Tranplant Discrimination Against those with HIV

American Journal of Transplantation (June '05) includes a fascinating study by Sydney Halpern and others at Penn in which a study of 347 surgeons revealed that there is some discrimination against those with HIV in terms of who gets an organ, and the reasons don't make sense in clinical terms.
The 347 surgeons (56.1%) returning completed questionnaires believed that HCV- and HIV-infected patients have similar post-transplant survival (p = 0.9), but that both groups fare worse than HBV-infected patients (p < 0.00001 for both comparisons).

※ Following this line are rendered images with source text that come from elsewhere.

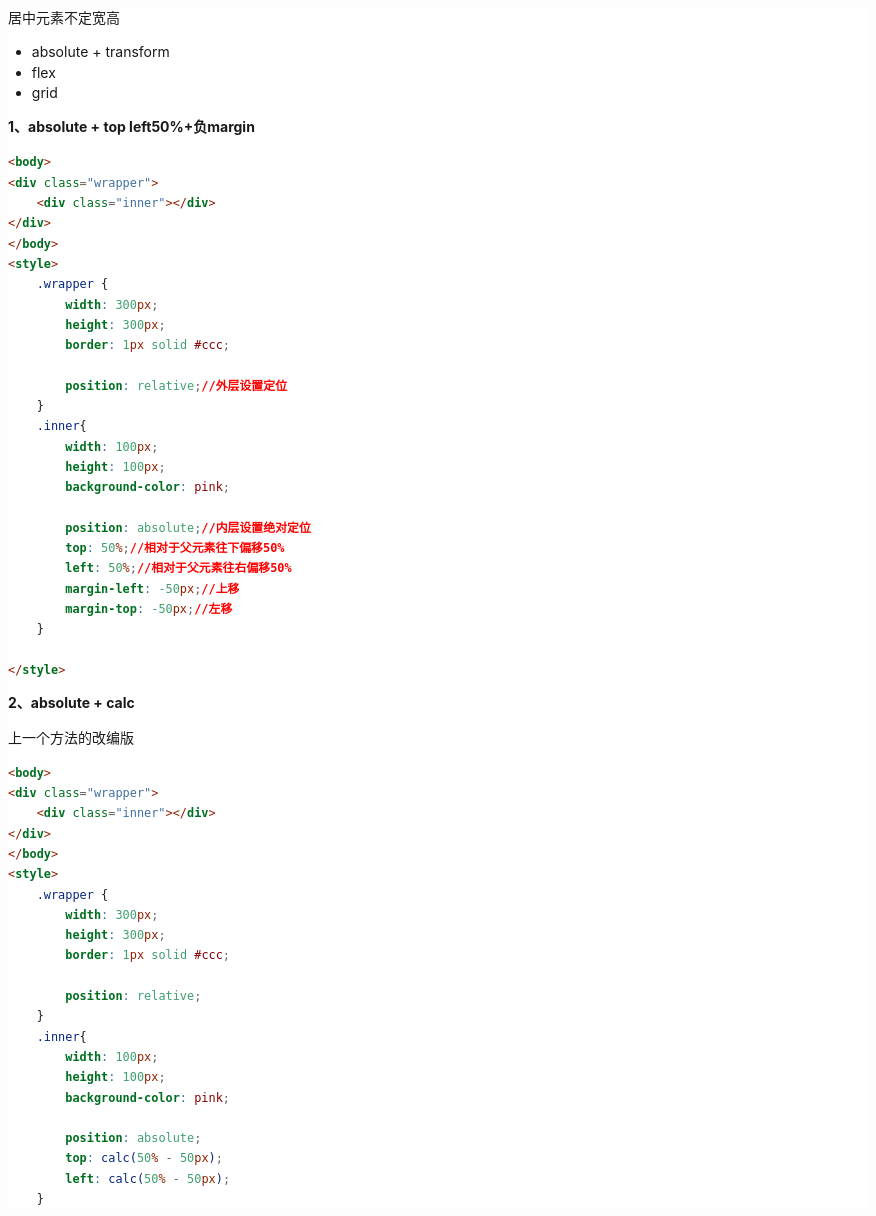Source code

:   

居中元素不定宽高

- absolute + transform
- flex
- grid
  

**1、absolute + top left50%+负margin**

```html
<body>
<div class="wrapper">
    <div class="inner"></div>
</div>
</body>
<style>
    .wrapper {
        width: 300px;
        height: 300px;
        border: 1px solid #ccc;

        position: relative;//外层设置定位
    }
    .inner{
        width: 100px;
        height: 100px;
        background-color: pink;

        position: absolute;//内层设置绝对定位
        top: 50%;//相对于父元素往下偏移50%
        left: 50%;//相对于父元素往右偏移50%
        margin-left: -50px;//上移
        margin-top: -50px;//左移
    }

</style>
```

**2、absolute + calc**

上一个方法的改编版

```html
<body>
<div class="wrapper">
    <div class="inner"></div>
</div>
</body>
<style>
    .wrapper {
        width: 300px;
        height: 300px;
        border: 1px solid #ccc;

        position: relative;
    }
    .inner{
        width: 100px;
        height: 100px;
        background-color: pink;

        position: absolute;
        top: calc(50% - 50px);
        left: calc(50% - 50px);
    }

```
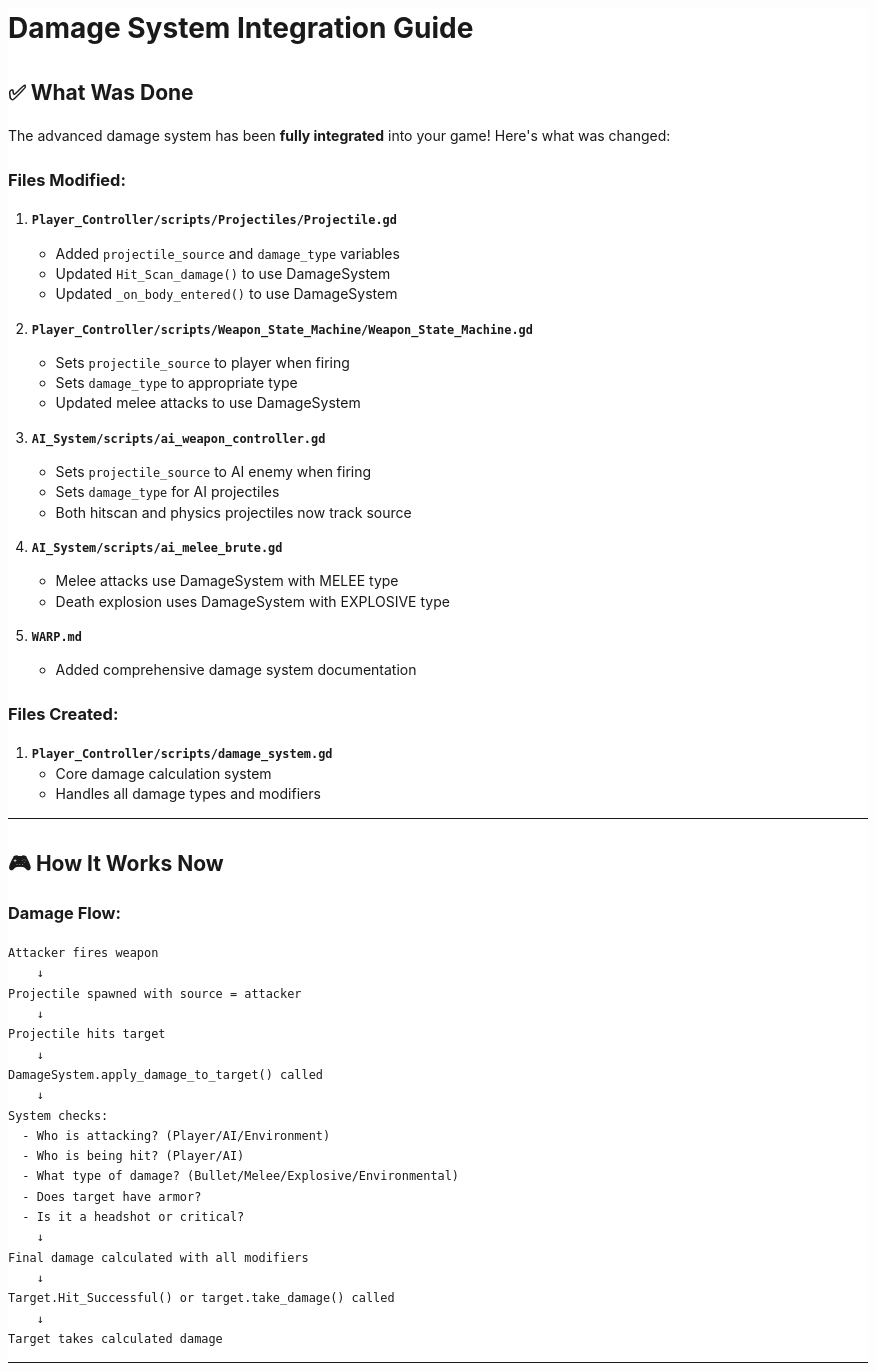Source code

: # Damage System Integration Guide

## ✅ What Was Done

The advanced damage system has been **fully integrated** into your game! Here's what was changed:

### Files Modified:
1. **`Player_Controller/scripts/Projectiles/Projectile.gd`**
   - Added `projectile_source` and `damage_type` variables
   - Updated `Hit_Scan_damage()` to use DamageSystem
   - Updated `_on_body_entered()` to use DamageSystem

2. **`Player_Controller/scripts/Weapon_State_Machine/Weapon_State_Machine.gd`**
   - Sets `projectile_source` to player when firing
   - Sets `damage_type` to appropriate type
   - Updated melee attacks to use DamageSystem

3. **`AI_System/scripts/ai_weapon_controller.gd`**
   - Sets `projectile_source` to AI enemy when firing
   - Sets `damage_type` for AI projectiles
   - Both hitscan and physics projectiles now track source

4. **`AI_System/scripts/ai_melee_brute.gd`**
   - Melee attacks use DamageSystem with MELEE type
   - Death explosion uses DamageSystem with EXPLOSIVE type

5. **`WARP.md`**
   - Added comprehensive damage system documentation

### Files Created:
1. **`Player_Controller/scripts/damage_system.gd`**
   - Core damage calculation system
   - Handles all damage types and modifiers

---

## 🎮 How It Works Now

### Damage Flow:
```
Attacker fires weapon
    ↓
Projectile spawned with source = attacker
    ↓
Projectile hits target
    ↓
DamageSystem.apply_damage_to_target() called
    ↓
System checks:
  - Who is attacking? (Player/AI/Environment)
  - Who is being hit? (Player/AI)
  - What type of damage? (Bullet/Melee/Explosive/Environmental)
  - Does target have armor?
  - Is it a headshot or critical?
    ↓
Final damage calculated with all modifiers
    ↓
Target.Hit_Successful() or target.take_damage() called
    ↓
Target takes calculated damage
```

---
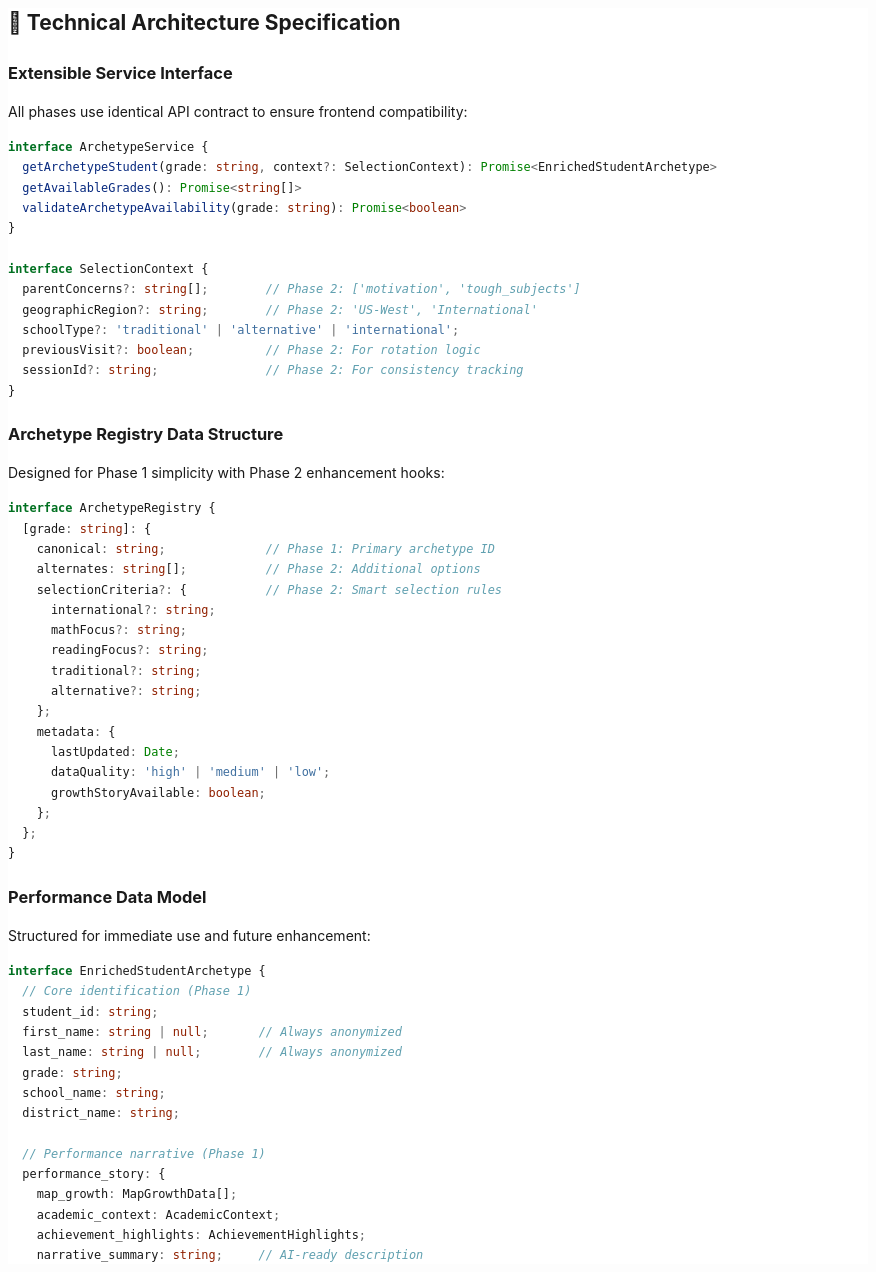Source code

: ## 📐 **Technical Architecture Specification**

### **Extensible Service Interface**
All phases use identical API contract to ensure frontend compatibility:

```typescript
interface ArchetypeService {
  getArchetypeStudent(grade: string, context?: SelectionContext): Promise<EnrichedStudentArchetype>
  getAvailableGrades(): Promise<string[]>
  validateArchetypeAvailability(grade: string): Promise<boolean>
}

interface SelectionContext {
  parentConcerns?: string[];        // Phase 2: ['motivation', 'tough_subjects'] 
  geographicRegion?: string;        // Phase 2: 'US-West', 'International'
  schoolType?: 'traditional' | 'alternative' | 'international';
  previousVisit?: boolean;          // Phase 2: For rotation logic
  sessionId?: string;               // Phase 2: For consistency tracking
}
```

### **Archetype Registry Data Structure**
Designed for Phase 1 simplicity with Phase 2 enhancement hooks:

```typescript
interface ArchetypeRegistry {
  [grade: string]: {
    canonical: string;              // Phase 1: Primary archetype ID
    alternates: string[];           // Phase 2: Additional options  
    selectionCriteria?: {           // Phase 2: Smart selection rules
      international?: string;
      mathFocus?: string;
      readingFocus?: string;
      traditional?: string;
      alternative?: string;
    };
    metadata: {
      lastUpdated: Date;
      dataQuality: 'high' | 'medium' | 'low';
      growthStoryAvailable: boolean;
    };
  };
}
```

### **Performance Data Model**
Structured for immediate use and future enhancement:

```typescript
interface EnrichedStudentArchetype {
  // Core identification (Phase 1)
  student_id: string;
  first_name: string | null;       // Always anonymized
  last_name: string | null;        // Always anonymized  
  grade: string;
  school_name: string;
  district_name: string;
  
  // Performance narrative (Phase 1)
  performance_story: {
    map_growth: MapGrowthData[];
    academic_context: AcademicContext;
    achievement_highlights: AchievementHighlights;
    narrative_summary: string;     // AI-ready description
```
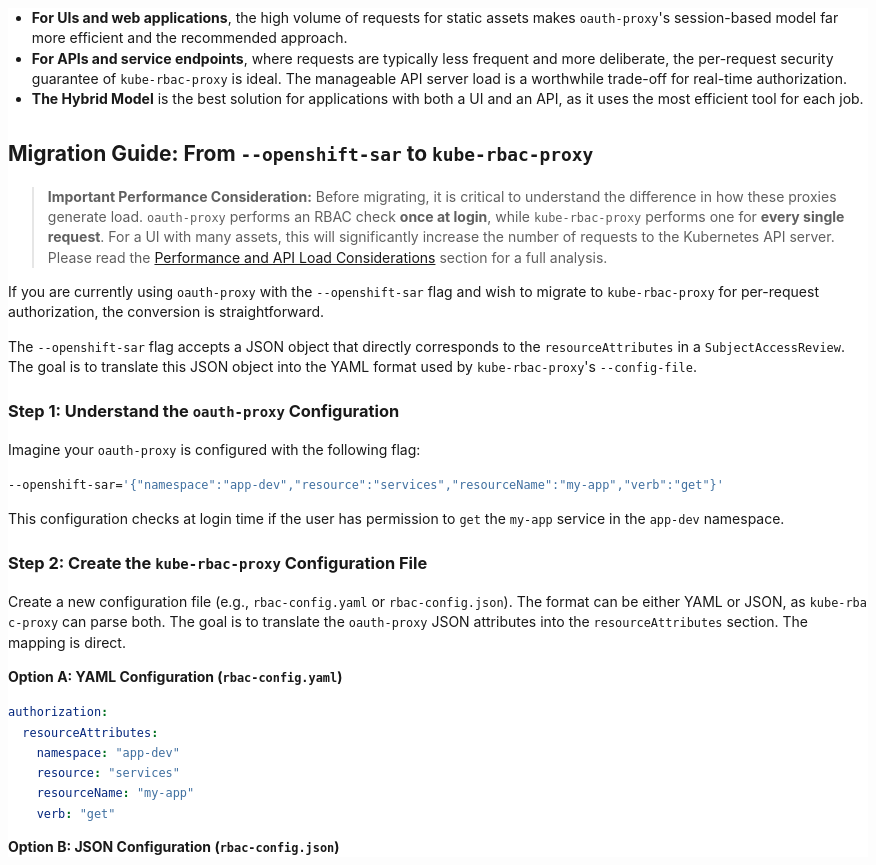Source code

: -   **For UIs and web applications**, the high volume of requests for static assets makes `oauth-proxy`'s session-based model far more efficient and the recommended approach.
-   **For APIs and service endpoints**, where requests are typically less frequent and more deliberate, the per-request security guarantee of `kube-rbac-proxy` is ideal. The manageable API server load is a worthwhile trade-off for real-time authorization.
-   **The Hybrid Model** is the best solution for applications with both a UI and an API, as it uses the most efficient tool for each job.

## Migration Guide: From `--openshift-sar` to `kube-rbac-proxy`

> **Important Performance Consideration:** Before migrating, it is critical to understand the difference in how these proxies generate load. `oauth-proxy` performs an RBAC check **once at login**, while `kube-rbac-proxy` performs one for **every single request**. For a UI with many assets, this will significantly increase the number of requests to the Kubernetes API server. Please read the [Performance and API Load Considerations](#performance-and-api-load-considerations) section for a full analysis.

If you are currently using `oauth-proxy` with the `--openshift-sar` flag and wish to migrate to `kube-rbac-proxy` for per-request authorization, the conversion is straightforward.

The `--openshift-sar` flag accepts a JSON object that directly corresponds to the `resourceAttributes` in a `SubjectAccessReview`. The goal is to translate this JSON object into the YAML format used by `kube-rbac-proxy`'s `--config-file`.

### Step 1: Understand the `oauth-proxy` Configuration

Imagine your `oauth-proxy` is configured with the following flag:

```bash
--openshift-sar='{"namespace":"app-dev","resource":"services","resourceName":"my-app","verb":"get"}'
```

This configuration checks at login time if the user has permission to `get` the `my-app` service in the `app-dev` namespace.

### Step 2: Create the `kube-rbac-proxy` Configuration File

Create a new configuration file (e.g., `rbac-config.yaml` or `rbac-config.json`). The format can be either YAML or JSON, as `kube-rbac-proxy` can parse both. The goal is to translate the `oauth-proxy` JSON attributes into the `resourceAttributes` section. The mapping is direct.

**Option A: YAML Configuration (`rbac-config.yaml`)**

```yaml
authorization:
  resourceAttributes:
    namespace: "app-dev"
    resource: "services"
    resourceName: "my-app"
    verb: "get"
```

**Option B: JSON Configuration (`rbac-config.json`)**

Most transplant surgeons considered HBV- and HCV- infected patients to be appropriate transplantation candidates (p = 1.0 for this comparison), whereas one-third considered HIV-infected patients to be appropriate candidates (p < 0.00001 when compared with HBV- or HCV- infected patients). That surgeons are generally willing to transplant HCV- infected patients but not HIV-infected patients, and yet believe these groups will have similar post-transplant survival, suggests that survival estimates alone do not explain surgeons' choices. HIV-infected patients should have equal access to organs unless or until evidence emerges that they fare substantially worse than other potential recipients.
[thanks Sean Philpott]

comments

...to read the whole thing. For example, the entire section which details "limitations" of the study as well as this:
"Another explanation is that while surgeons believe that HIV-infected patients will derive meaningful benefits from transplantation, they do not think these patients should be transplanted until ongoing studies document such survival. As a result, transplantation for HIV-infected patients has not yet been recognized as a standard of care."
Those of us who take care of transplant patients are also aware that the medications used for immunosuppression not only target the same arm of the immune system as HIV, but these drugs also interact unpredictably with the HAART medications.
If the surgeons questioned "believe these [HIV-infected] groups will have similar post-transplant survival" it is worth noting that such an affirmative belief is based on very little evidence, in very few patients, at very few centers, with very limited follow-up.

the last comment raises the real fear of immunocompromise for these already compromised patients. The implication of discrimination may or may not be correct but there is also the concept of just allocation of scarce organs, including a responsibility to the donor that the organ will have a fair shot at providing someone a longer life.